Los cambios suelen ser presentados como motores de crecimiento, oportunidades para reinventarse o abrir nuevas etapas. Sin embargo, esa visión convive con otra realidad mucho más común: la de quienes experimentan cualquier variación en su rutina como un pequeño terremoto. La ansiedad, un fenómeno cada vez más extendido en sociedades hiperconectadas y aceleradas, se activa con fuerza cuando algo se mueve del lugar conocido. Y ese desajuste no se debe a una simple “manía” o a un gusto por la comodidad, sino a mecanismos profundos del cerebro y de la gestión emocional.
Con la llegada de mudanzas, cambios laborales, viajes o incluso modificaciones en dinámicas personales, muchas personas sienten cómo la tensión interna aumenta. Aparece la anticipación, el desasosiego y ese intento frenético de preverlo todo. Los estímulos nuevos, lejos de ser motivadores, se convierten en señales de alarma y, para entender por qué ocurre, es necesario mirar tanto al funcionamiento neurobiológico como a la forma en que cada individuo procesa sus emociones.
La psicóloga Carolina Blanco explica en uno de sus vídeos de TikTok (@carolinablancopsicologia) que el impacto del cambio en quienes conviven con ansiedad se apoya en dos pilares esenciales: la necesidad de control y la gestión emocional, que actúan juntos, retroalimentándose. “Por un lado, tiene que ver con la necesidad de control y la dificultad para gestionar la incertidumbre y, por otro, tiene que ver con la gestión emocional”.
El control como refugio y trampa
Blanco subraya que “cuando decimos que una persona con ansiedad tiene una gran necesidad de controlar, no significa que le guste controlar, mandar o ser perfeccionista”, sino que “su cerebro utiliza esta estrategia para reducir la incertidumbre”.

La incertidumbre, que para muchos es un estímulo manejable, es interpretada por un cerebro ansioso como un riesgo inminente. “Un cerebro ansioso no tolera bien qué va a pasar en un futuro o más adelante, porque asocia la incertidumbre a una sensación de peligro”, explica. Aquí entra en juego la neurobiología: Blanco detalla que este tipo de mente suele ser “dopaminérgica, es decir, está en constante búsqueda de soluciones, anticipaciones o de lo que va a suceder”.

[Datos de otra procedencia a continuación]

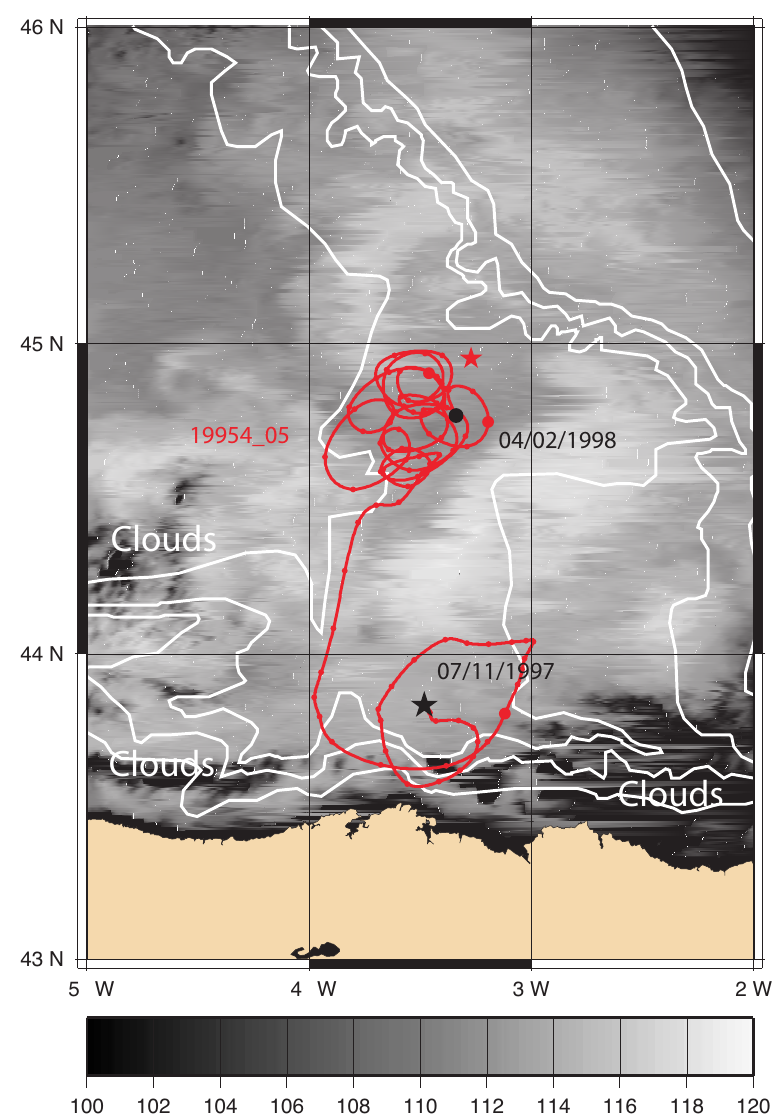
F IG . 7. – Low-pass filtered trajectory of Marvor 19554 (red, cycle 5) superimposed on AVHRR satellite image (IR Channel 4) of 6 February 1998 03:44 UTC. Image is coded in radiance counts (dark shades are cold and light shades warm). Float deployment location is indicated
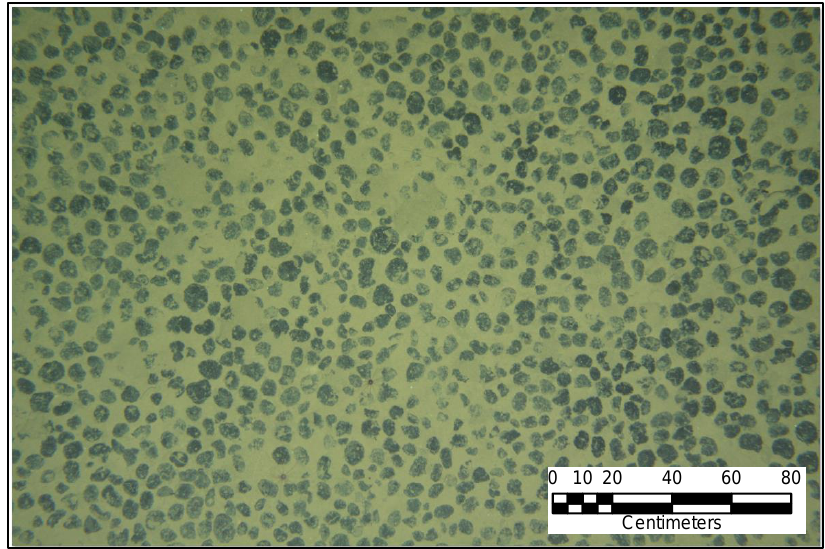
Figure 7. Example of an area with a high abundance of nodules. Source: TOML image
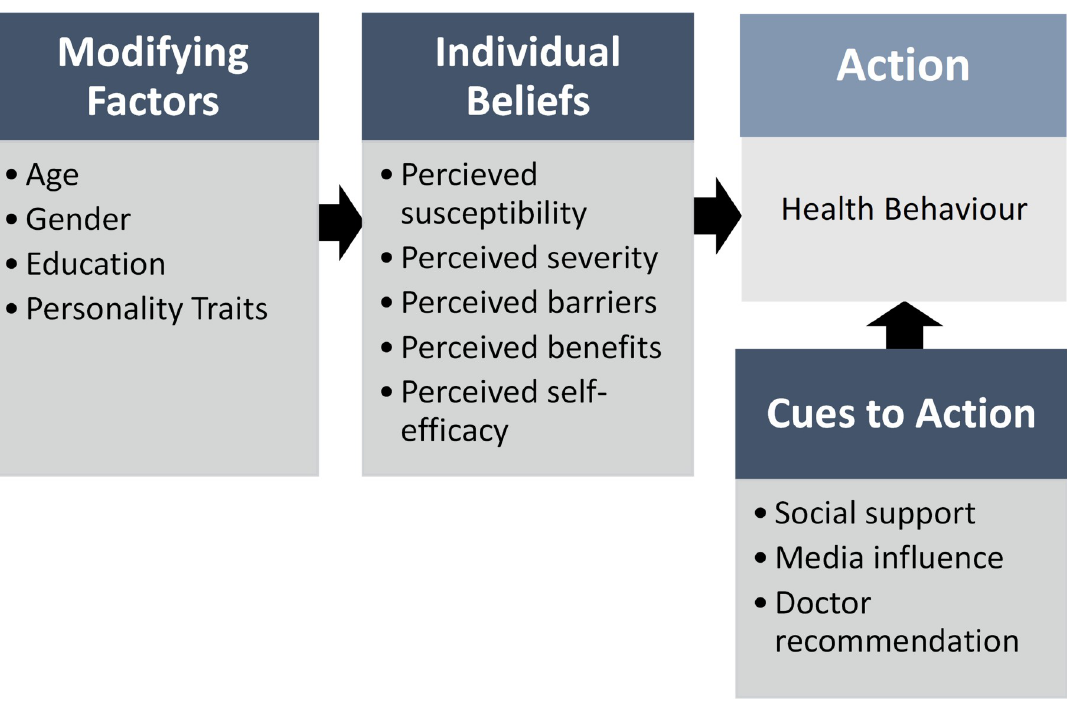
Fig 2. An overview of variables included in the Health Belief Model, used to predict uptake of a health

La dopamina, habitualmente asociada al placer, también está profundamente ligada a la anticipación. Por eso, señala la psicóloga, este tipo de cerebro “vive constantemente anticipando lo que va a suceder”. Un simple viaje puede derivar en una cadena interminable de escenarios: qué meter en la maleta, si habrá un hospital cerca, quién recogerá en destino, cómo actuar ante imprevistos… Todo ello genera una “sensación de falsa seguridad o control” que ofrece un alivio inmediato, pero que a la vez alimenta un círculo vicioso: cuanto más control se busca, más ansiedad aparece cuando algo se escapa.
Así, quienes viven este proceso tienen la mente anclada en el futuro, en lo que podría suceder, dificultando la conexión con el presente y con las sensaciones corporales. Y esa desconexión abre paso al segundo gran componente.
La gestión de las emociones
La psicóloga explica que “las personas que sufren ansiedad son principalmente racionales”, y aunque esa capacidad analítica es valiosa en otros ámbitos, supone una barrera a la hora de gestionar emociones. Blanco lo resume así: “intentan gestionar lo que sienten en el cuerpo con la lógica, con el pensamiento”. Sin embargo, las emociones no se rigen por argumentos. “Es como intentar sentir las emociones a través de nuestros pensamientos”.
Cuando se evitan emociones como la culpa o la ira, el cerebro busca “una alternativa para gestionar o poder regular todo eso que está sucediendo dentro”. Y una de esas vías es el control: controlar el entorno, los planes, el futuro. Aunque proporciona un mínimo alivio, no resuelve el malestar interno, solo pospone su atención.
Comprender estos mecanismos (la anticipación dopaminérgica, la búsqueda de control como estrategia y la desconexión emocional) no solo permite explicar por qué los cambios desajustan tanto, sino también abrir espacios de compasión hacia quienes los sufren. Los cambios no se vuelven menos intensos de la noche a la mañana, pero entender su origen puede ser el primer paso para afrontarlos de una manera distinta.